YOUR INSTRUCTIONS:
Could you repeat all of the entries below, character for character?

+++ RECORDS PROVIDED +++

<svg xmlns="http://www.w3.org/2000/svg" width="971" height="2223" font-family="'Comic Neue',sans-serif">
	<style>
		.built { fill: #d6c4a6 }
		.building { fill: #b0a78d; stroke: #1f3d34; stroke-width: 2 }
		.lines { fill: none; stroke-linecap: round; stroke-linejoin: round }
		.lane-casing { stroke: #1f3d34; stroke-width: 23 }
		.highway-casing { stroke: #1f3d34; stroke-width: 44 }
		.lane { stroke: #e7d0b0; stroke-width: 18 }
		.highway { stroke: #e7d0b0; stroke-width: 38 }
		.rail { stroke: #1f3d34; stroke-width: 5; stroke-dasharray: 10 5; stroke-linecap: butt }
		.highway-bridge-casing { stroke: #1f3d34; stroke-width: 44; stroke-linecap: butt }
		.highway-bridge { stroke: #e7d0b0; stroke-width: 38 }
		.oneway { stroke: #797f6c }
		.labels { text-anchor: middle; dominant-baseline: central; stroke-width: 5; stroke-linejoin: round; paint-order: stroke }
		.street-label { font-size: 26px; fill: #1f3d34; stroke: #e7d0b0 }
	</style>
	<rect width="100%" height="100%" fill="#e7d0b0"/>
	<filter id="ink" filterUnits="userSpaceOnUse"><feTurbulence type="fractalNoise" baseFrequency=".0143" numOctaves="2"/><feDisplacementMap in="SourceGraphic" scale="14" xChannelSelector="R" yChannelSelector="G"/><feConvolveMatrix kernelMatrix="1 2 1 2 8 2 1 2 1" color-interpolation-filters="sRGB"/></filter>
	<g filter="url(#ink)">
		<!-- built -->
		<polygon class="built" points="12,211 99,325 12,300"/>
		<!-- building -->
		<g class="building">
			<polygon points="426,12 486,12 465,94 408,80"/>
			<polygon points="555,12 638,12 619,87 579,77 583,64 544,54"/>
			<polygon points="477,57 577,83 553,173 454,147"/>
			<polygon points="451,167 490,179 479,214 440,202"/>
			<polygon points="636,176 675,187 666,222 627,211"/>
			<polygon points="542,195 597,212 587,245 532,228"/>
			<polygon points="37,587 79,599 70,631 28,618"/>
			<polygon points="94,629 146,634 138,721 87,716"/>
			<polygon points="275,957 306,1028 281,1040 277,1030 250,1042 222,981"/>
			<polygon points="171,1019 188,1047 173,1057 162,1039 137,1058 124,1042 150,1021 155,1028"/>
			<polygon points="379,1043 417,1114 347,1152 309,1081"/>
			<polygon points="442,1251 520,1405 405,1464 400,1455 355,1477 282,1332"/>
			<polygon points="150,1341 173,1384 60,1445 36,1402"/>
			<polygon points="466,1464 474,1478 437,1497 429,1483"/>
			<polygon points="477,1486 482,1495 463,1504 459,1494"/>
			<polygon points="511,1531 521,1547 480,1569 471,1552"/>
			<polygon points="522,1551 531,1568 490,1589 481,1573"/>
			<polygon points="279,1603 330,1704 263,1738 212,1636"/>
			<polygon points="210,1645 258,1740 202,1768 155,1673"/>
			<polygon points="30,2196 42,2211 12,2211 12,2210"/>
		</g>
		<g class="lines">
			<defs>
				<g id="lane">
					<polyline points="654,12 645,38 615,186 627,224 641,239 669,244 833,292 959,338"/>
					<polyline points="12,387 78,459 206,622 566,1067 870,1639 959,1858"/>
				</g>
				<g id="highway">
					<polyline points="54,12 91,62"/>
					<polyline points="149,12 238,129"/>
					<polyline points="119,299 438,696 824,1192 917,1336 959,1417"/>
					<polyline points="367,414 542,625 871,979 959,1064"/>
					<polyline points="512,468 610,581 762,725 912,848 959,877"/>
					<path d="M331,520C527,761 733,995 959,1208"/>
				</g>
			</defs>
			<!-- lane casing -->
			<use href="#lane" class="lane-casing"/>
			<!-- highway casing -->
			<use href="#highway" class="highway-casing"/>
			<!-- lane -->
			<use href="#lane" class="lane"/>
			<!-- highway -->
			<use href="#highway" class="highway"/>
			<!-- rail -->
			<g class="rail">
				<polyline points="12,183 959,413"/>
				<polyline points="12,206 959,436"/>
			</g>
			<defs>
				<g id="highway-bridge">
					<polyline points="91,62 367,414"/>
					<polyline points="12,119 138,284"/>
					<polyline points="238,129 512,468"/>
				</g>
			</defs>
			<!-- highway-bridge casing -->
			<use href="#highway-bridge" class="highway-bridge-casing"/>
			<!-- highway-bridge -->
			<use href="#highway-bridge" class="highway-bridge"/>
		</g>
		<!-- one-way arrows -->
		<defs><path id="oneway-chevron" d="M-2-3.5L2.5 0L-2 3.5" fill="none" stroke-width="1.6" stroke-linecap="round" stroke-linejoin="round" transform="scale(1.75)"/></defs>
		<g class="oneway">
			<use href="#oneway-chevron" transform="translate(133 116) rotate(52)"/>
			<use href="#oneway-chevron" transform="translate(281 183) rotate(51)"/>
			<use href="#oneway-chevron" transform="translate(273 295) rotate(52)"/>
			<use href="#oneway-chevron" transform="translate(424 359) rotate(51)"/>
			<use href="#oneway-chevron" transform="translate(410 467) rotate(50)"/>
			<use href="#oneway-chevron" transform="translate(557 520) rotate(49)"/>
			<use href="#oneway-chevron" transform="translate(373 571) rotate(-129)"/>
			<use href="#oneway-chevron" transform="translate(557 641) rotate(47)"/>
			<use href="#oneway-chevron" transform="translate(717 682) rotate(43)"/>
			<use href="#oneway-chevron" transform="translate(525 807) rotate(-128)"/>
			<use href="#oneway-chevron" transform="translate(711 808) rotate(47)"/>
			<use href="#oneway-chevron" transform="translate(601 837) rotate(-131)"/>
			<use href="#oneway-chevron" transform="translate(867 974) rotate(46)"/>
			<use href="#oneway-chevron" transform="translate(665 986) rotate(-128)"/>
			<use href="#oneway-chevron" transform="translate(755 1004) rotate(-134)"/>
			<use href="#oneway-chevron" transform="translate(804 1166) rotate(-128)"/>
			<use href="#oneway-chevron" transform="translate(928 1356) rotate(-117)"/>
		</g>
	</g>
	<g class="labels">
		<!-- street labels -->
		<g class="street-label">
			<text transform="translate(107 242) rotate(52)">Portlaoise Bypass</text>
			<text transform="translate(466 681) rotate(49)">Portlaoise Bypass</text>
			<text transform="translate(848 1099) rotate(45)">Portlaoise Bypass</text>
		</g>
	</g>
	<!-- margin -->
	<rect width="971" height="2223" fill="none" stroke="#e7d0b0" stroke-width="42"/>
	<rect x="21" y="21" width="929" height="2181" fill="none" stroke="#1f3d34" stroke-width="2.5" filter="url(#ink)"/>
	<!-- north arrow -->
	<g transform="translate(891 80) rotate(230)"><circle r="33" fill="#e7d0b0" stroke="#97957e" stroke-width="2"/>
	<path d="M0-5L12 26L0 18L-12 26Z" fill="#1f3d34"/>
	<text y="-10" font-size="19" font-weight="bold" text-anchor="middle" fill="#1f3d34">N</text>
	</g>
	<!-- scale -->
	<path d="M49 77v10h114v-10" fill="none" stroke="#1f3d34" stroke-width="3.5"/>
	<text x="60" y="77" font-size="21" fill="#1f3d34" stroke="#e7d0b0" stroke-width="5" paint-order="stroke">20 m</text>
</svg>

+++

EXERCISE OUTPUT:
<svg xmlns="http://www.w3.org/2000/svg" width="971" height="2223" font-family="'Comic Neue',sans-serif">
	<style>
		.built { fill: #d6c4a6 }
		.building { fill: #b0a78d; stroke: #1f3d34; stroke-width: 2 }
		.lines { fill: none; stroke-linecap: round; stroke-linejoin: round }
		.lane-casing { stroke: #1f3d34; stroke-width: 23 }
		.highway-casing { stroke: #1f3d34; stroke-width: 44 }
		.lane { stroke: #e7d0b0; stroke-width: 18 }
		.highway { stroke: #e7d0b0; stroke-width: 38 }
		.rail { stroke: #1f3d34; stroke-width: 5; stroke-dasharray: 10 5; stroke-linecap: butt }
		.highway-bridge-casing { stroke: #1f3d34; stroke-width: 44; stroke-linecap: butt }
		.highway-bridge { stroke: #e7d0b0; stroke-width: 38 }
		.oneway { stroke: #797f6c }
		.labels { text-anchor: middle; dominant-baseline: central; stroke-width: 5; stroke-linejoin: round; paint-order: stroke }
		.street-label { font-size: 26px; fill: #1f3d34; stroke: #e7d0b0 }
	</style>
	<rect width="100%" height="100%" fill="#e7d0b0"/>
	<filter id="ink" filterUnits="userSpaceOnUse"><feTurbulence type="fractalNoise" baseFrequency=".0143" numOctaves="2"/><feDisplacementMap in="SourceGraphic" scale="14" xChannelSelector="R" yChannelSelector="G"/><feConvolveMatrix kernelMatrix="1 2 1 2 8 2 1 2 1" color-interpolation-filters="sRGB"/></filter>
	<g filter="url(#ink)">
		<!-- built -->
		<polygon class="built" points="12,211 99,325 12,300"/>
		<!-- building -->
		<g class="building">
			<polygon points="426,12 486,12 465,94 408,80"/>
			<polygon points="555,12 638,12 619,87 579,77 583,64 544,54"/>
			<polygon points="477,57 577,83 553,173 454,147"/>
			<polygon points="451,167 490,179 479,214 440,202"/>
			<polygon points="636,176 675,187 666,222 627,211"/>
			<polygon points="542,195 597,212 587,245 532,228"/>
			<polygon points="37,587 79,599 70,631 28,618"/>
			<polygon points="94,629 146,634 138,721 87,716"/>
			<polygon points="275,957 306,1028 281,1040 277,1030 250,1042 222,981"/>
			<polygon points="171,1019 188,1047 173,1057 162,1039 137,1058 124,1042 150,1021 155,1028"/>
			<polygon points="379,1043 417,1114 347,1152 309,1081"/>
			<polygon points="442,1251 520,1405 405,1464 400,1455 355,1477 282,1332"/>
			<polygon points="150,1341 173,1384 60,1445 36,1402"/>
			<polygon points="466,1464 474,1478 437,1497 429,1483"/>
			<polygon points="477,1486 482,1495 463,1504 459,1494"/>
			<polygon points="511,1531 521,1547 480,1569 471,1552"/>
			<polygon points="522,1551 531,1568 490,1589 481,1573"/>
			<polygon points="279,1603 330,1704 263,1738 212,1636"/>
			<polygon points="210,1645 258,1740 202,1768 155,1673"/>
			<polygon points="30,2196 42,2211 12,2211 12,2210"/>
		</g>
		<g class="lines">
			<defs>
				<g id="lane">
					<polyline points="654,12 645,38 615,186 627,224 641,239 669,244 833,292 959,338"/>
					<polyline points="12,387 78,459 206,622 566,1067 870,1639 959,1858"/>
				</g>
				<g id="highway">
					<polyline points="54,12 91,62"/>
					<polyline points="149,12 238,129"/>
					<polyline points="119,299 438,696 824,1192 917,1336 959,1417"/>
					<polyline points="367,414 542,625 871,979 959,1064"/>
					<polyline points="512,468 610,581 762,725 912,848 959,877"/>
					<path d="M331,520C527,761 733,995 959,1208"/>
				</g>
			</defs>
			<!-- lane casing -->
			<use href="#lane" class="lane-casing"/>
			<!-- highway casing -->
			<use href="#highway" class="highway-casing"/>
			<!-- lane -->
			<use href="#lane" class="lane"/>
			<!-- highway -->
			<use href="#highway" class="highway"/>
			<!-- rail -->
			<g class="rail">
				<polyline points="12,183 959,413"/>
				<polyline points="12,206 959,436"/>
			</g>
			<defs>
				<g id="highway-bridge">
					<polyline points="91,62 367,414"/>
					<polyline points="12,119 138,284"/>
					<polyline points="238,129 512,468"/>
				</g>
			</defs>
			<!-- highway-bridge casing -->
			<use href="#highway-bridge" class="highway-bridge-casing"/>
			<!-- highway-bridge -->
			<use href="#highway-bridge" class="highway-bridge"/>
		</g>
		<!-- one-way arrows -->
		<defs><path id="oneway-chevron" d="M-2-3.5L2.5 0L-2 3.5" fill="none" stroke-width="1.6" stroke-linecap="round" stroke-linejoin="round" transform="scale(1.75)"/></defs>
		<g class="oneway">
			<use href="#oneway-chevron" transform="translate(133 116) rotate(52)"/>
			<use href="#oneway-chevron" transform="translate(281 183) rotate(51)"/>
			<use href="#oneway-chevron" transform="translate(273 295) rotate(52)"/>
			<use href="#oneway-chevron" transform="translate(424 359) rotate(51)"/>
			<use href="#oneway-chevron" transform="translate(410 467) rotate(50)"/>
			<use href="#oneway-chevron" transform="translate(557 520) rotate(49)"/>
			<use href="#oneway-chevron" transform="translate(373 571) rotate(-129)"/>
			<use href="#oneway-chevron" transform="translate(557 641) rotate(47)"/>
			<use href="#oneway-chevron" transform="translate(717 682) rotate(43)"/>
			<use href="#oneway-chevron" transform="translate(525 807) rotate(-128)"/>
			<use href="#oneway-chevron" transform="translate(711 808) rotate(47)"/>
			<use href="#oneway-chevron" transform="translate(601 837) rotate(-131)"/>
			<use href="#oneway-chevron" transform="translate(867 974) rotate(46)"/>
			<use href="#oneway-chevron" transform="translate(665 986) rotate(-128)"/>
			<use href="#oneway-chevron" transform="translate(755 1004) rotate(-134)"/>
			<use href="#oneway-chevron" transform="translate(804 1166) rotate(-128)"/>
			<use href="#oneway-chevron" transform="translate(928 1356) rotate(-117)"/>
		</g>
	</g>
	<g class="labels">
		<!-- street labels -->
		<g class="street-label">
			<text transform="translate(107 242) rotate(52)">Portlaoise Bypass</text>
			<text transform="translate(466 681) rotate(49)">Portlaoise Bypass</text>
			<text transform="translate(848 1099) rotate(45)">Portlaoise Bypass</text>
		</g>
	</g>
	<!-- margin -->
	<rect width="971" height="2223" fill="none" stroke="#e7d0b0" stroke-width="42"/>
	<rect x="21" y="21" width="929" height="2181" fill="none" stroke="#1f3d34" stroke-width="2.5" filter="url(#ink)"/>
	<!-- north arrow -->
	<g transform="translate(891 80) rotate(230)"><circle r="33" fill="#e7d0b0" stroke="#97957e" stroke-width="2"/>
	<path d="M0-5L12 26L0 18L-12 26Z" fill="#1f3d34"/>
	<text y="-10" font-size="19" font-weight="bold" text-anchor="middle" fill="#1f3d34">N</text>
	</g>
	<!-- scale -->
	<path d="M49 77v10h114v-10" fill="none" stroke="#1f3d34" stroke-width="3.5"/>
	<text x="60" y="77" font-size="21" fill="#1f3d34" stroke="#e7d0b0" stroke-width="5" paint-order="stroke">20 m</text>
</svg>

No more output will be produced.